| Job |
Retype the data lines from the one containing "plus haut depuis 6 ans" through the one containing "structure en bois vieille de 476 000 ans", copying each line exactly as it appears.

Material shown Start Marker

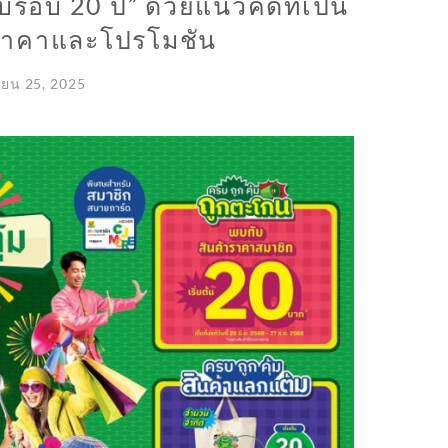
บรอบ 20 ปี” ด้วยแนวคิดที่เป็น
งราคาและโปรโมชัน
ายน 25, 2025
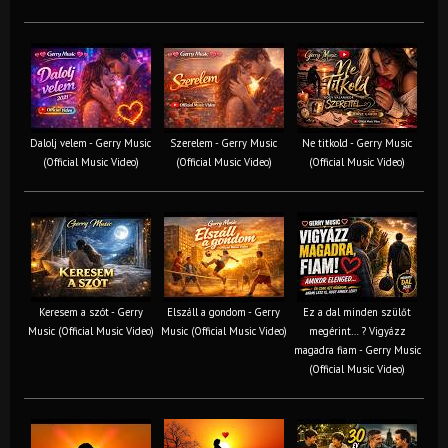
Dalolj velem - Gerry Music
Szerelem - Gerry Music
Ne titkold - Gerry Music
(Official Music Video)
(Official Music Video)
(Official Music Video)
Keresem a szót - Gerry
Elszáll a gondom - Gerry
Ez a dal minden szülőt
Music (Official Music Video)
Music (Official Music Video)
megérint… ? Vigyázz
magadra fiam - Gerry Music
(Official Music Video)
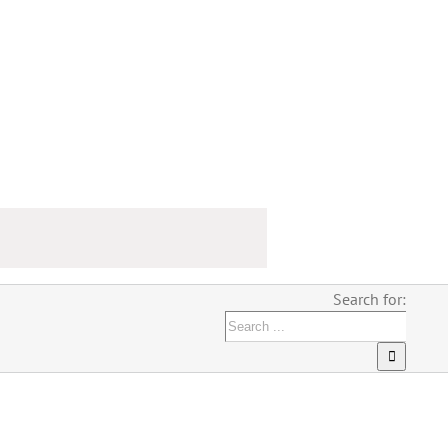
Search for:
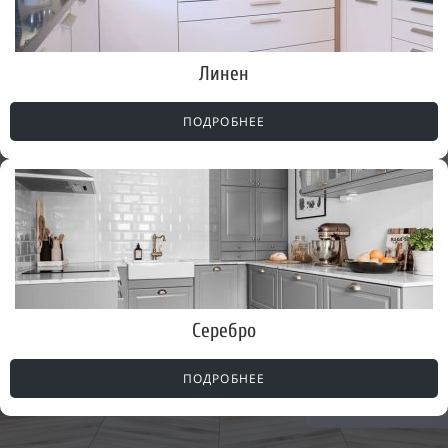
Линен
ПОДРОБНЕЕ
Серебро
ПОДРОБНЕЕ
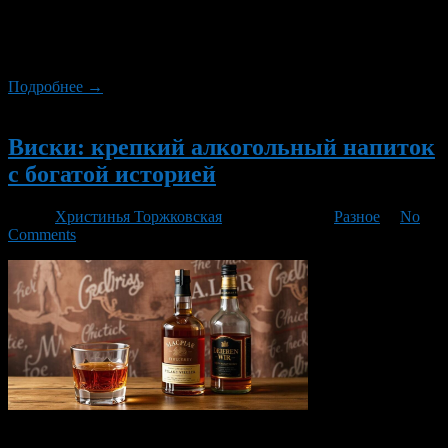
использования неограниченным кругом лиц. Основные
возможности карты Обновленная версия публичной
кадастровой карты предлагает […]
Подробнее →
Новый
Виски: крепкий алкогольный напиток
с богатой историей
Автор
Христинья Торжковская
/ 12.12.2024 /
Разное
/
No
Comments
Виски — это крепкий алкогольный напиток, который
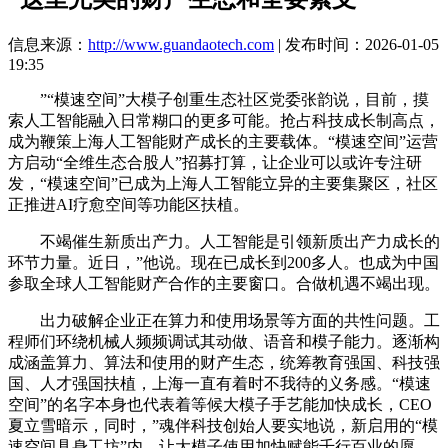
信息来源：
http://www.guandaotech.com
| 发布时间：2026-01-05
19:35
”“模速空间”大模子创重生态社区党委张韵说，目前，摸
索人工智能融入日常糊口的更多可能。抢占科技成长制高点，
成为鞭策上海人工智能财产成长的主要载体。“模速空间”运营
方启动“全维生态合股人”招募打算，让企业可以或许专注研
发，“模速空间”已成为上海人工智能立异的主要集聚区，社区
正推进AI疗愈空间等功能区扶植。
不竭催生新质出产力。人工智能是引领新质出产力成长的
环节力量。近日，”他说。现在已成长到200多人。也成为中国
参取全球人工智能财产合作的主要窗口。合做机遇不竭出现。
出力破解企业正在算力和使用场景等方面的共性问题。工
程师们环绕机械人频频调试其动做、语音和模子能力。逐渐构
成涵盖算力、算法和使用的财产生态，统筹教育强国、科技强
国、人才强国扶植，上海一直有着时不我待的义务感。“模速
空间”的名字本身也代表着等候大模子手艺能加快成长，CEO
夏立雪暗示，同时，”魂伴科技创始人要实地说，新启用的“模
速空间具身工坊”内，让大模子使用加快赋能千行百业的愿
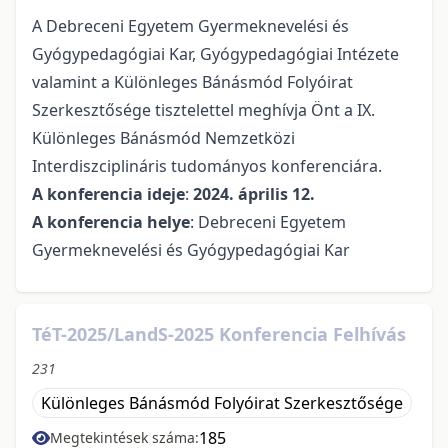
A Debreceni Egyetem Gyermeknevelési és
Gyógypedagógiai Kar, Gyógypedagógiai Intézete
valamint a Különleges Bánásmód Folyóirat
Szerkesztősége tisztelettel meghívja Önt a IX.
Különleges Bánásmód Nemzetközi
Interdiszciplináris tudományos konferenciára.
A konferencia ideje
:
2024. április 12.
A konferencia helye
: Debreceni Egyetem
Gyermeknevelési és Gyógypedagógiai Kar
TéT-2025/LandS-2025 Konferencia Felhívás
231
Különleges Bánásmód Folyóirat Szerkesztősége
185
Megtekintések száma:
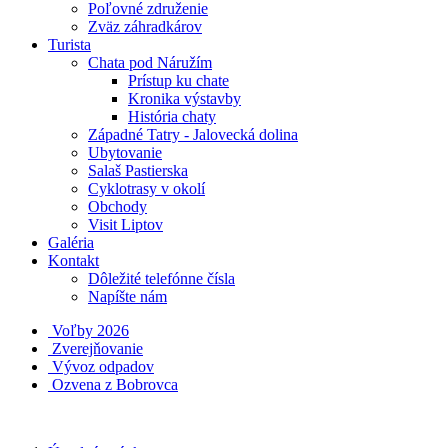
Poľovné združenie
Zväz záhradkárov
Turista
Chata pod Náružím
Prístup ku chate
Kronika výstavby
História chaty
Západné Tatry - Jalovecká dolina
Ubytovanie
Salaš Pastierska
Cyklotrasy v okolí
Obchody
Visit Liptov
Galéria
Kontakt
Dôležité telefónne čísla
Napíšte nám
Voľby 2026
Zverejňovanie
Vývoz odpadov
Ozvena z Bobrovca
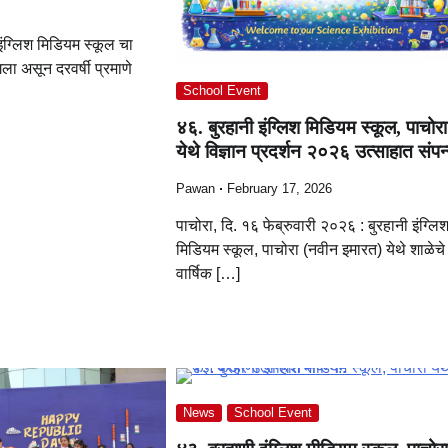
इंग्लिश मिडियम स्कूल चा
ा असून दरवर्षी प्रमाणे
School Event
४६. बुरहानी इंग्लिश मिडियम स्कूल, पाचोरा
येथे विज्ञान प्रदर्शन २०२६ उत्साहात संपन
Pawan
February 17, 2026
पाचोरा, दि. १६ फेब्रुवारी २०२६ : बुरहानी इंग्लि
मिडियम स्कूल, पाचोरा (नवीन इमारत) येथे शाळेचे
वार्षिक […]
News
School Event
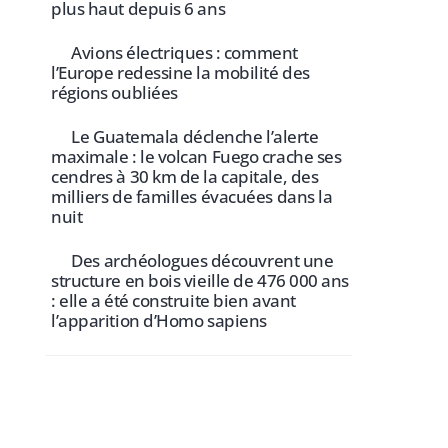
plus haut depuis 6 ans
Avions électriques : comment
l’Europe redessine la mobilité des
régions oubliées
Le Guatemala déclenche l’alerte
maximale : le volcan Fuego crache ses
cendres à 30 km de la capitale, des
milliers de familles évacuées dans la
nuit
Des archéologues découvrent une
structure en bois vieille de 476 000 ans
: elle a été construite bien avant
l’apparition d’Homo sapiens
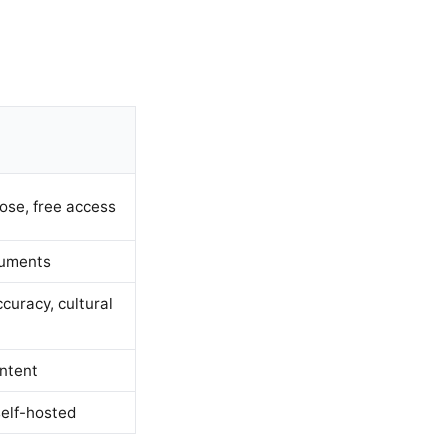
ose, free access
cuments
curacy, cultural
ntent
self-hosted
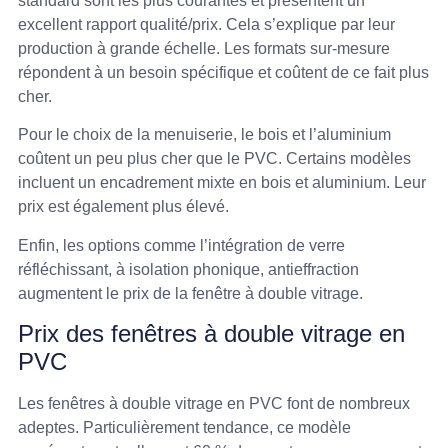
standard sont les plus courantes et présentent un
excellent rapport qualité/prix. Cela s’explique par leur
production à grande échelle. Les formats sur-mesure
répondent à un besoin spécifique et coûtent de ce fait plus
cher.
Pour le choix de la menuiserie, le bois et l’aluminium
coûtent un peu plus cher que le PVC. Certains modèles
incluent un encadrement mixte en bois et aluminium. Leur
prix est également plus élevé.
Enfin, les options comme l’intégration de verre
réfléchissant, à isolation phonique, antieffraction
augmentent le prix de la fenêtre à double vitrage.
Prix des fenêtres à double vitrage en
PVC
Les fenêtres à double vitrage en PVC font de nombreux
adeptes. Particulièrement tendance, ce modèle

Material shown End Marker
Material shown Start Marker

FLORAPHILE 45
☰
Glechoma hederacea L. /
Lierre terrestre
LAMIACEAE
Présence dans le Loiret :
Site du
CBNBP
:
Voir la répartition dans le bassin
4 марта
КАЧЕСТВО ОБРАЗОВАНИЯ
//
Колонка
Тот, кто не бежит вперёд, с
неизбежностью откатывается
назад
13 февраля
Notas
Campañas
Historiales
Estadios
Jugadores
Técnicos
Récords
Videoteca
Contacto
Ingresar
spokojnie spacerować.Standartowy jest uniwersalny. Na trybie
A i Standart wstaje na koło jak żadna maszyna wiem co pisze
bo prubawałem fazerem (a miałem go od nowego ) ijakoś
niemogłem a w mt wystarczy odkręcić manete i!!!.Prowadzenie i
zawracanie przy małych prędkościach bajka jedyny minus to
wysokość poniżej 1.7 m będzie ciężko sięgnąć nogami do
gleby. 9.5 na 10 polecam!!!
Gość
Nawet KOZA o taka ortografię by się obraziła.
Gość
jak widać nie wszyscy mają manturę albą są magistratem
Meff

Material shown End Marker

| Solution |
plus haut depuis 6 ans
Avions électriques : comment
l’Europe redessine la mobilité des
régions oubliées
Le Guatemala déclenche l’alerte
maximale : le volcan Fuego crache ses
cendres à 30 km de la capitale, des
milliers de familles évacuées dans la
nuit
Des archéologues découvrent une
structure en bois vieille de 476 000 ans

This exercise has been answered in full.